Description
Is your feature request related to a problem? Please describe.
At the moment, Optimus works just as an orchestrator that transpiles basic job instructions to Airflow parsable dags. It doesn't have anything to execute jobs of its own. Although Airflow is pretty stable and used widely, it is build as a generic job executor. I believe we can do a lot more if we have our own scheduling & execution engine.
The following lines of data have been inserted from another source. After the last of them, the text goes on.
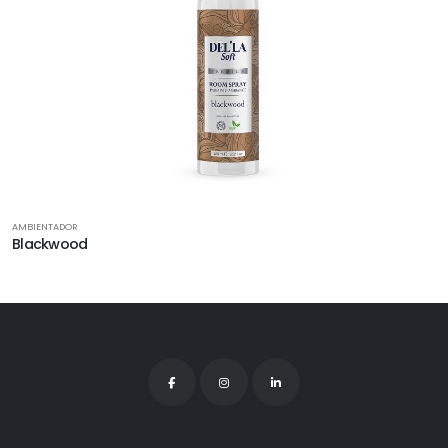
AMBIENTADOR
Blackwood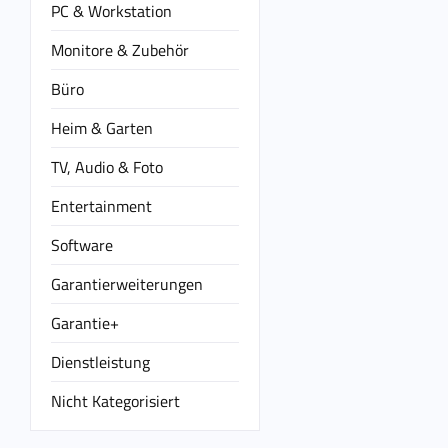
PC & Workstation
Monitore & Zubehör
Büro
Heim & Garten
TV, Audio & Foto
Entertainment
Software
Garantierweiterungen
Garantie+
Dienstleistung
Nicht Kategorisiert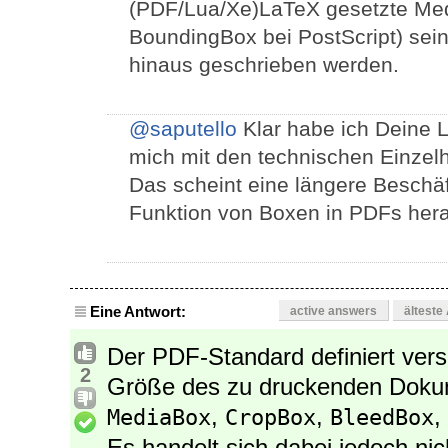
(PDF/Lua/Xe)LaTeX gesetzte Medi
BoundingBox bei PostScript) sein,
hinaus geschrieben werden.
@saputello
Klar habe ich Deine 
mich mit den technischen Einzel
Das scheint eine längere Beschäf
Funktion von Boxen in PDFs her
Eine Antwort:
active answers
älteste
Der PDF-Standard definiert vers
2
Größe des zu druckenden Dokum
,
,
,
MediaBox
CropBox
BleedBox
Es handelt sich dabei jedoch ni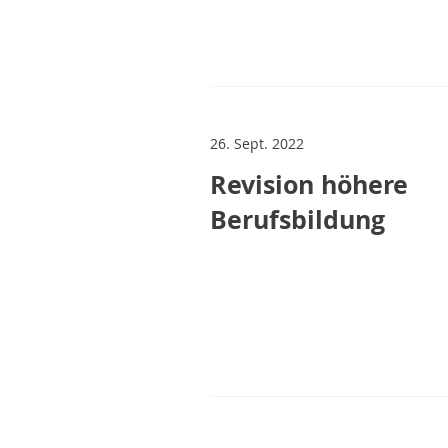
26. Sept. 2022
Revision höhere
Berufsbildung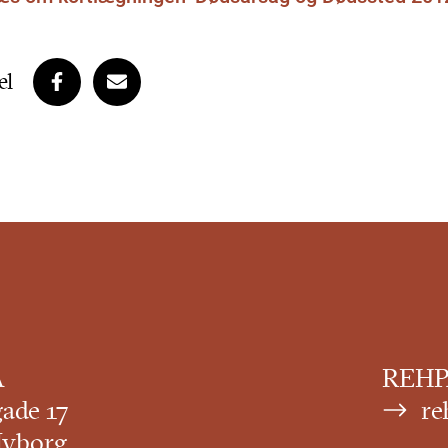
el
A
REHPA
gade 17
re
Nyborg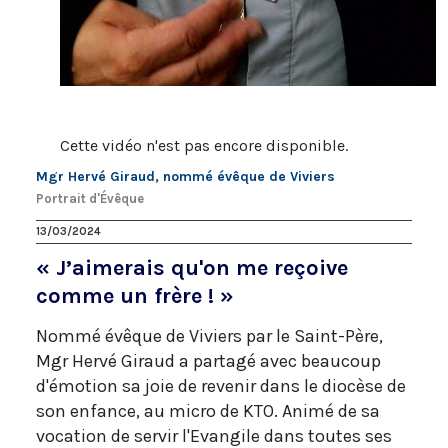
Cette vidéo n'est pas encore disponible.
Mgr Hervé Giraud, nommé évêque de Viviers
Portrait d'Évêque
13/03/2024
« J’aimerais qu'on me reçoive
comme un frère ! »
Nommé évêque de Viviers par le Saint-Père,
Mgr Hervé Giraud a partagé avec beaucoup
d'émotion sa joie de revenir dans le diocèse de
son enfance, au micro de KTO. Animé de sa
vocation de servir l'Evangile dans toutes ses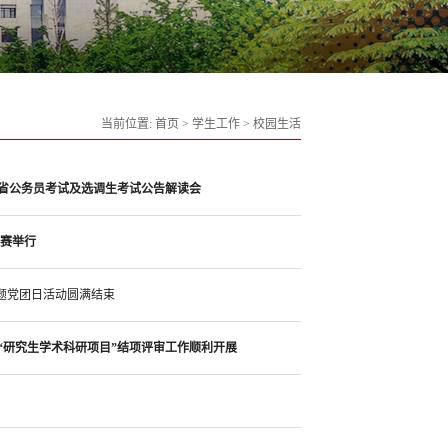
当前位置:
首页
>
学生工作
>
校园生活
东省公务员考试及选调生考试公告解读会
决赛举行
主题党团日活动圆满结束
度“研究生学术科研项目”结项评审工作顺利开展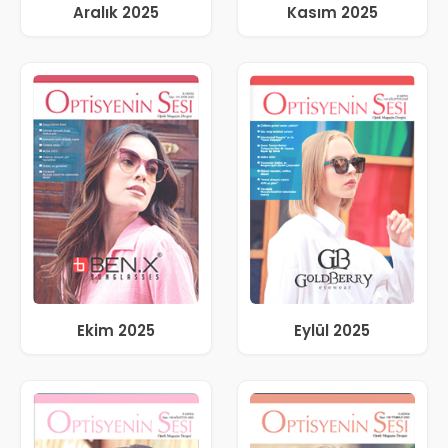
Aralık 2025
Kasım 2025
Ekim 2025
Eylül 2025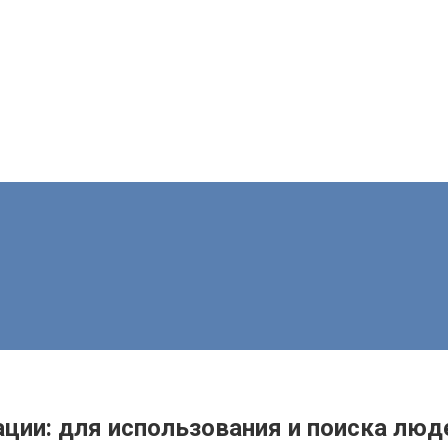
рации: для использования и поиска люд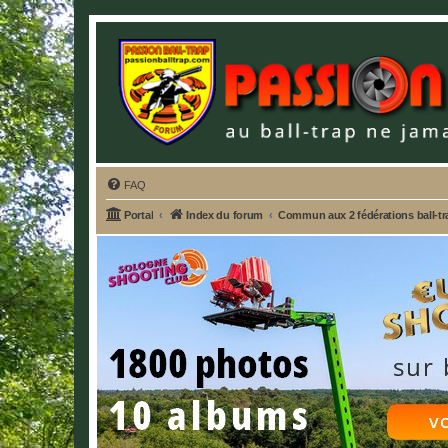
FAQ
Portal
Index du forum
Commun aux 2 fédérations ball-t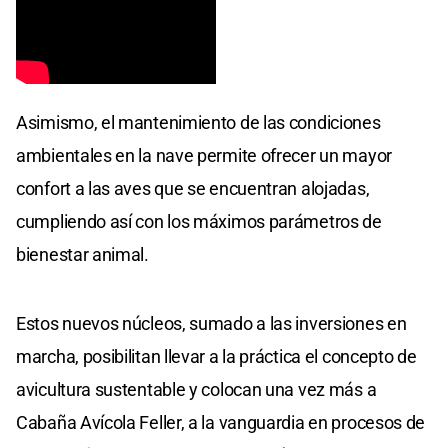
Asimismo, el mantenimiento de las condiciones
ambientales en la nave permite ofrecer un mayor
confort a las aves que se encuentran alojadas,
cumpliendo así con los máximos parámetros de
bienestar animal.
Estos nuevos núcleos, sumado a las inversiones en
marcha, posibilitan llevar a la práctica el concepto de
avicultura sustentable y colocan una vez más a
Cabaña Avícola Feller, a la vanguardia en procesos de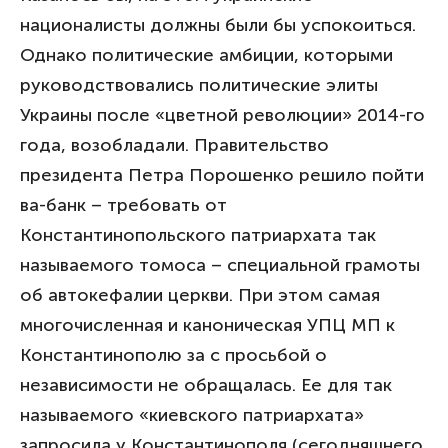
националисты должны были бы успокоиться.
Однако политические амбиции, которыми
руководствовались политические элиты
Украины после «цветной революции» 2014-го
года, возобладали. Правительство
президента Петра Порошенко решило пойти
ва-банк – требовать от
Константинопольского патриархата так
называемого томоса – специальной грамоты
об автокефалии церкви. При этом самая
многочисленная и каноническая УПЦ МП к
Константинополю за с просьбой о
независимости не обращалась. Ее для так
называемого «киевского патриархата»
запросила у Константинополя (сегодняшнего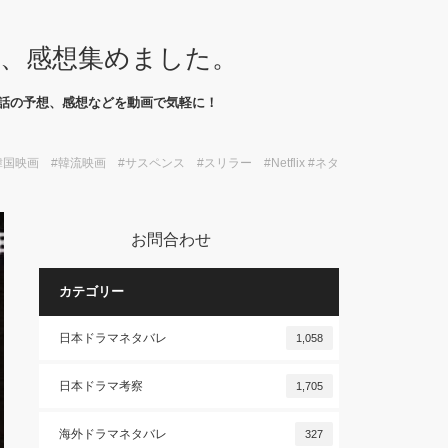
想、感想集めました。
話の予想、感想などを動画で気軽に！
 #韓流映画 #サスペンス #スリラー #Netflix #ネタ
お問合わせ
カテゴリー
日本ドラマネタバレ
1,058
日本ドラマ考察
1,705
海外ドラマネタバレ
327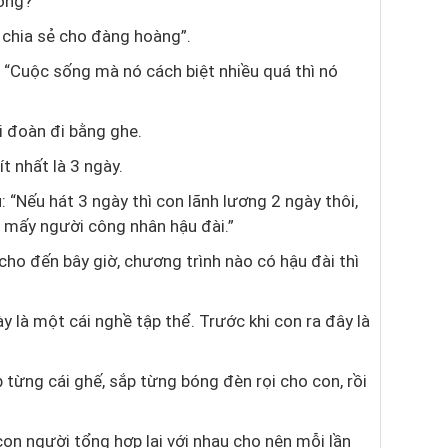
ông?”
 chia sẻ cho đàng hoàng”.
 “Cuộc sống mà nó cách biệt nhiều quá thì nó
hi đoàn đi bằng ghe.
ít nhất là 3 ngày.
 “Nếu hát 3 ngày thì con lãnh lương 2 ngày thôi,
o mấy người công nhân hậu đài.”
cho đến bây giờ, chương trình nào có hậu đài thì
 là một cái nghề tập thể. Trước khi con ra đây là
từng cái ghế, sắp từng bóng đèn rọi cho con, rồi
con người tổng hợp lại với nhau cho nên mỗi lần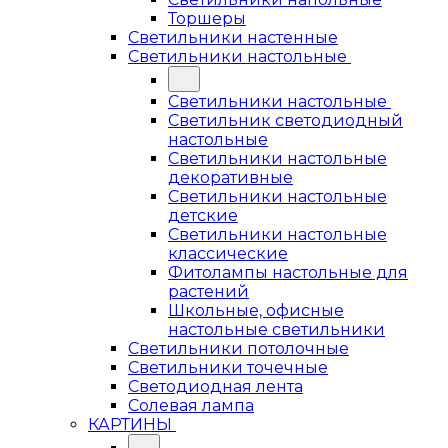
Торшеры
Светильники настенные
Светильники настольные
Светильники настольные
Светильник светодиодный
настольные
Светильники настольные
декоративные
Светильники настольные
детские
Светильники настольные
классические
Фитолампы настольные для
растений
Школьные, офисные
настольные светильники
Светильники потолочные
Светильники точечные
Светодиодная лента
Солевая лампа
КАРТИНЫ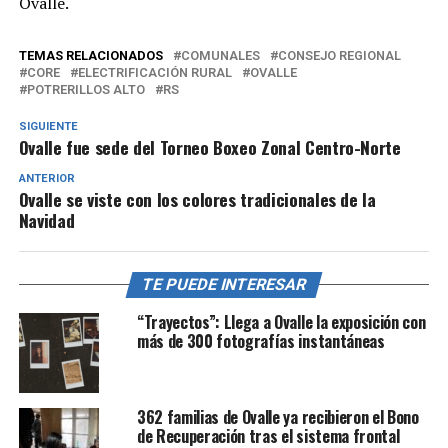
Ovalle.
TEMAS RELACIONADOS
COMUNALES
CONSEJO REGIONAL
CORE
ELECTRIFICACIÓN RURAL
OVALLE
POTRERILLOS ALTO
RS
SIGUIENTE
Ovalle fue sede del Torneo Boxeo Zonal Centro-Norte
ANTERIOR
Ovalle se viste con los colores tradicionales de la
Navidad
TE PUEDE INTERESAR
“Trayectos”: Llega a Ovalle la exposición con
más de 300 fotografías instantáneas
362 familias de Ovalle ya recibieron el Bono
de Recuperación tras el sistema frontal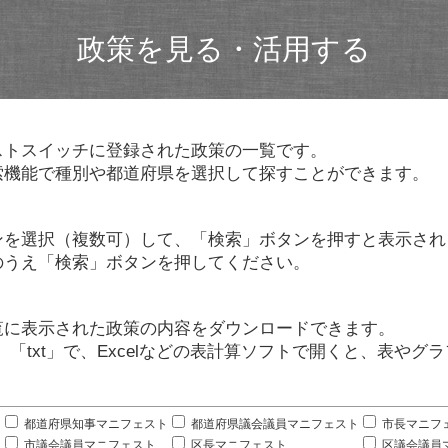
政策を見る・活用する
ストスイッチに登録された政策の一覧です。
索機能で種別や都道府県を選択して探すことができます。
ンを選択（複数可）して、「検索」ボタンを押すと表示され
のうえ「検索」ボタンを押してください。
覧に表示された政策の内容をダウンロードできます。
」「txt」で、Excelなどの表計算ソフトで開くと、表や
。
都道府県知事マニフェスト
都道府県議会議員マニフェスト
市長マニフ
市議会議員マニフェスト
区長マニフェスト
区議会議員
But for now we will start with having just the execution engine.
Note: I am not suggesting to deprecate the use of Airflow, this will work in tandem to enhance the existing workflow.
Describe the solution you'd like
I have already decided to call this prime
(long back) and it will be used as follows:
- User should be able to simply request a run on demand via
optimus job run <job-name>
and the job should start executing. - Optimus API will allow any external service to execute on demand jobs instead of scheduling them via airflow if needed.
- Users should be able to leverage on-demand execution for adhoc operations like DML queries, one time syncs, cleanups, etc.
- User should be able to run complete pipeline of jobs end-to-end, this is when a job is dependent on a different job and so on.
- Running a whole pipeline will allow users to write
tests
for data pipeline which can execute in different execution environment then the production similar to how we write integration tests for code. - Running a pipeline will allow
replay
execution to be done on Optimus clusters. - Optimus should work as a distributed cluster and from the start should be capable of scaling
on-demand horizontally
. - Optimus should be able to run as
highly-available
(except postgres db). - No extra moving parts, like airflow has
Redis
,Celery
, etc. - Local development of Optimus will be really easy as developers won't be needing anything other than Optimus and a postgres db(we should start supporting sqlite as well to even get rid of postgres.)
Describe alternatives you've considered
There are no alternatives to this at the moment.
Additional context
We can break this into different milestones as follows:
v1
- user will be able to run a single job and get the final status
- job can have multiple hooks, and it should execute everything in that job in correct order
- we will start with supporting local docker host as the execution engine
v2
- support for executing set of jobs interdependent on each other
- proper user commands to interact with optimus server to fetch things like logs of execution.
v3
- support for kubernetes as the execution engine
- running replay on optimus cluster
v4
- support for writing testable pipelines
- support for own scheduling engine capable of doing everything what airflow can do except UI
v5 (although this will go out of scope of this feature request but wanted to list the vision)
- get rid of postgres and keep Optimus state in local filesystem to make Optimus truly independent and highly available.